WHAT THIS TASK INVOLVES:
From the entries below, copy every line that holds the word "Adenocarcinoma".

SOURCE DATA:
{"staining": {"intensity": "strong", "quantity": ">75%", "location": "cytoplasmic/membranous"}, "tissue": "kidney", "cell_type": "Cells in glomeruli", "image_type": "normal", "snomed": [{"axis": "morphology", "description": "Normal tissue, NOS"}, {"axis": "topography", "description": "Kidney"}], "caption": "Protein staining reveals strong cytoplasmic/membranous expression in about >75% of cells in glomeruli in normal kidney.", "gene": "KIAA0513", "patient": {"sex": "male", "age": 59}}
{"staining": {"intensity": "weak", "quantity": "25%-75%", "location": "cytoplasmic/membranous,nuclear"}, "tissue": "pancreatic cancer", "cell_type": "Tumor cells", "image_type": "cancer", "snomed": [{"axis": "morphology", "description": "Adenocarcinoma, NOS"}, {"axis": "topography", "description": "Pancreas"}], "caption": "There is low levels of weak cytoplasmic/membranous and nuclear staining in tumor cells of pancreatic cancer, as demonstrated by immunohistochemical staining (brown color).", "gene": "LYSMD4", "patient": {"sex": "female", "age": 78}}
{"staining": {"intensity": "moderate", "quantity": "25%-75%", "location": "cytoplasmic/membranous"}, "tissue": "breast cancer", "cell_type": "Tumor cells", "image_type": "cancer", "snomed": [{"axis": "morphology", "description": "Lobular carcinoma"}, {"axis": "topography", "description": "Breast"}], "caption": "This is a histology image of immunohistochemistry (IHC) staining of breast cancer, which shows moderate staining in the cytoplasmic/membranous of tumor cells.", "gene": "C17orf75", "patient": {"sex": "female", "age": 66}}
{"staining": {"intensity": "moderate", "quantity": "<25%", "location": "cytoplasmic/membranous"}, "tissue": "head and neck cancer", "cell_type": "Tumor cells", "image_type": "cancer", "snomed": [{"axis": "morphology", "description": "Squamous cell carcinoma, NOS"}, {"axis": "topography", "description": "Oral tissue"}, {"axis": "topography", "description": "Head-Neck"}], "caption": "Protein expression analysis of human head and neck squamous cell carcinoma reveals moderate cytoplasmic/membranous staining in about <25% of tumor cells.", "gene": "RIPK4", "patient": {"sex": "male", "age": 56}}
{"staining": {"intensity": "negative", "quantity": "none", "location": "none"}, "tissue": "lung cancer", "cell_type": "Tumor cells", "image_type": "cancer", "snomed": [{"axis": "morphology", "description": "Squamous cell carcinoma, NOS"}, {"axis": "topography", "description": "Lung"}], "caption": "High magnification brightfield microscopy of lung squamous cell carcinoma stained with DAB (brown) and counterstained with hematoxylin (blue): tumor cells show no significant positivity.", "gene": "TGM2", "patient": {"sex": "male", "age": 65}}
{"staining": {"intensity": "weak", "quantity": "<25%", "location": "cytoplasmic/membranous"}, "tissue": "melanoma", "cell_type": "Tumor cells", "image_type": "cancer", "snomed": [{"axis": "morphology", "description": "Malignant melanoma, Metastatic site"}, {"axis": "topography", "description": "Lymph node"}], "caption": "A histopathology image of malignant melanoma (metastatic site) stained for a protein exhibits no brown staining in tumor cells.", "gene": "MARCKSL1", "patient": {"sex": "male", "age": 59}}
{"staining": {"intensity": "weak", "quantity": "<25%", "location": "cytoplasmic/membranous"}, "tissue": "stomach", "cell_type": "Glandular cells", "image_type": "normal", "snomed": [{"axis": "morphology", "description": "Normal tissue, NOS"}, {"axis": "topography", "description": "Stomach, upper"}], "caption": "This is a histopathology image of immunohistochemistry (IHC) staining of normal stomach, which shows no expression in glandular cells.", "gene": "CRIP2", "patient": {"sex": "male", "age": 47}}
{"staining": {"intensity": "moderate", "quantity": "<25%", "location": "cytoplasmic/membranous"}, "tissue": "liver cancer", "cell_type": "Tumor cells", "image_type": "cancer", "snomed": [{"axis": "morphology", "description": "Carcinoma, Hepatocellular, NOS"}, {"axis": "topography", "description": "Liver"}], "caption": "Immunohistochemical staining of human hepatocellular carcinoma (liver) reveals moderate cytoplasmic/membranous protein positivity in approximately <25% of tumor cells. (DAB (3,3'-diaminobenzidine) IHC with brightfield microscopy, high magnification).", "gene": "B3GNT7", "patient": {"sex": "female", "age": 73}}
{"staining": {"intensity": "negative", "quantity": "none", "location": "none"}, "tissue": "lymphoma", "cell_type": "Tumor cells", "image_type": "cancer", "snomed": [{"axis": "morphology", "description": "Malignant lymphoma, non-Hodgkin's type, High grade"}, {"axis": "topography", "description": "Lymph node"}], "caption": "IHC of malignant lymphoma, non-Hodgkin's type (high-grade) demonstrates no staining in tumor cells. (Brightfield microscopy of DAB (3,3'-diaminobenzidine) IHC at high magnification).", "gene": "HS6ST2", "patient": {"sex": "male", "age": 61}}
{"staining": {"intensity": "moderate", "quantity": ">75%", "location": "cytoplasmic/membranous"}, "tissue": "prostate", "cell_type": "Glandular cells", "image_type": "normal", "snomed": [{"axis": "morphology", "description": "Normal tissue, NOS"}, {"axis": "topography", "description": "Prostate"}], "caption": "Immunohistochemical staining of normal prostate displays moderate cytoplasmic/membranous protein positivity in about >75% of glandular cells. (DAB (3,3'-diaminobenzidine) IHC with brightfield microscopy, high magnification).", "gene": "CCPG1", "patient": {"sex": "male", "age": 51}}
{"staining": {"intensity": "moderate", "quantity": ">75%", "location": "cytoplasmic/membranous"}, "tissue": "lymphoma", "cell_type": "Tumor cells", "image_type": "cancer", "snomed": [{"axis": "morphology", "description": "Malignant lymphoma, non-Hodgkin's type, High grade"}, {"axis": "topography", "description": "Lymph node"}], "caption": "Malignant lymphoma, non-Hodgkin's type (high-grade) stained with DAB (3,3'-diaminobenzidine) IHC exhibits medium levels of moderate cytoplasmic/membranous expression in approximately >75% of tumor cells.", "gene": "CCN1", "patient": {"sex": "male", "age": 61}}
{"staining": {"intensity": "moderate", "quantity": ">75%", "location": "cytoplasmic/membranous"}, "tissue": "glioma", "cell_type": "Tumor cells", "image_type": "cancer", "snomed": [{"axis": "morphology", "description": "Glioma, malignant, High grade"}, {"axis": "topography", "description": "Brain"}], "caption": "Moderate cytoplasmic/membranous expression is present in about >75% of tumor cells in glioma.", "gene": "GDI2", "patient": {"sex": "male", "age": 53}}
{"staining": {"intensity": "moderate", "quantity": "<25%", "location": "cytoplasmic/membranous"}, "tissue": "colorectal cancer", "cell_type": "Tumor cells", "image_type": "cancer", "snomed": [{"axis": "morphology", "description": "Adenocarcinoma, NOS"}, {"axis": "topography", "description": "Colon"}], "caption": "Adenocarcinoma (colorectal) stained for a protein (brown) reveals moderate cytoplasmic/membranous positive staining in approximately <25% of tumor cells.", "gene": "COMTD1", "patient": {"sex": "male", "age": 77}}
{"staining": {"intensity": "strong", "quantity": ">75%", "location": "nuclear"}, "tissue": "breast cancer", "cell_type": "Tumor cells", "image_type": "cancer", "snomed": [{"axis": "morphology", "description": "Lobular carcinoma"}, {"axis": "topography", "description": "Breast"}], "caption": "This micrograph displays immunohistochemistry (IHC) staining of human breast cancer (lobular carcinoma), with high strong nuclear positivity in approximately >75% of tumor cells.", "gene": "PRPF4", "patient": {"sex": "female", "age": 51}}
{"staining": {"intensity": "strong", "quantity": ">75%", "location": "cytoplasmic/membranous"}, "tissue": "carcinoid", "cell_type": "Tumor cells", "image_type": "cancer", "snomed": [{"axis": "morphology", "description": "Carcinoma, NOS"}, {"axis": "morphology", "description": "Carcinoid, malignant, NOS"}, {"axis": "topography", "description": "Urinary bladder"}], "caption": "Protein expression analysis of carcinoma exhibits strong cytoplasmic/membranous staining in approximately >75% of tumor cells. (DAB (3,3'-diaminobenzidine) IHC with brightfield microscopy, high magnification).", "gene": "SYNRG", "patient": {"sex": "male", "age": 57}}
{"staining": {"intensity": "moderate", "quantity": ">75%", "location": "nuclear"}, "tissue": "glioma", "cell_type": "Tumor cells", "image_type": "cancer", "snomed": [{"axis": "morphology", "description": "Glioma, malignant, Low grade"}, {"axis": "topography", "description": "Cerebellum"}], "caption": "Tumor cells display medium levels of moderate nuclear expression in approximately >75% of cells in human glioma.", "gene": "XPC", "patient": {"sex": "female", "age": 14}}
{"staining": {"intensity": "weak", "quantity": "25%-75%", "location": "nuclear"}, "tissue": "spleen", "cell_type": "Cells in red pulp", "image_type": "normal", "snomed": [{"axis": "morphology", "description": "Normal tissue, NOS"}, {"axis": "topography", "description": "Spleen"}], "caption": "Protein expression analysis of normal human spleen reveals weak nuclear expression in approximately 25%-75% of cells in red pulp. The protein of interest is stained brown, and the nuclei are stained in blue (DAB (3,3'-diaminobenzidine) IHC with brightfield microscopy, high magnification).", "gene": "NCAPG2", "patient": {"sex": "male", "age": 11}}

ANSWER TO THE PROBLEM:
{"staining": {"intensity": "weak", "quantity": "25%-75%", "location": "cytoplasmic/membranous,nuclear"}, "tissue": "pancreatic cancer", "cell_type": "Tumor cells", "image_type": "cancer", "snomed": [{"axis": "morphology", "description": "Adenocarcinoma, NOS"}, {"axis": "topography", "description": "Pancreas"}], "caption": "There is low levels of weak cytoplasmic/membranous and nuclear staining in tumor cells of pancreatic cancer, as demonstrated by immunohistochemical staining (brown color).", "gene": "LYSMD4", "patient": {"sex": "female", "age": 78}}
{"staining": {"intensity": "moderate", "quantity": "<25%", "location": "cytoplasmic/membranous"}, "tissue": "colorectal cancer", "cell_type": "Tumor cells", "image_type": "cancer", "snomed": [{"axis": "morphology", "description": "Adenocarcinoma, NOS"}, {"axis": "topography", "description": "Colon"}], "caption": "Adenocarcinoma (colorectal) stained for a protein (brown) reveals moderate cytoplasmic/membranous positive staining in approximately <25% of tumor cells.", "gene": "COMTD1", "patient": {"sex": "male", "age": 77}}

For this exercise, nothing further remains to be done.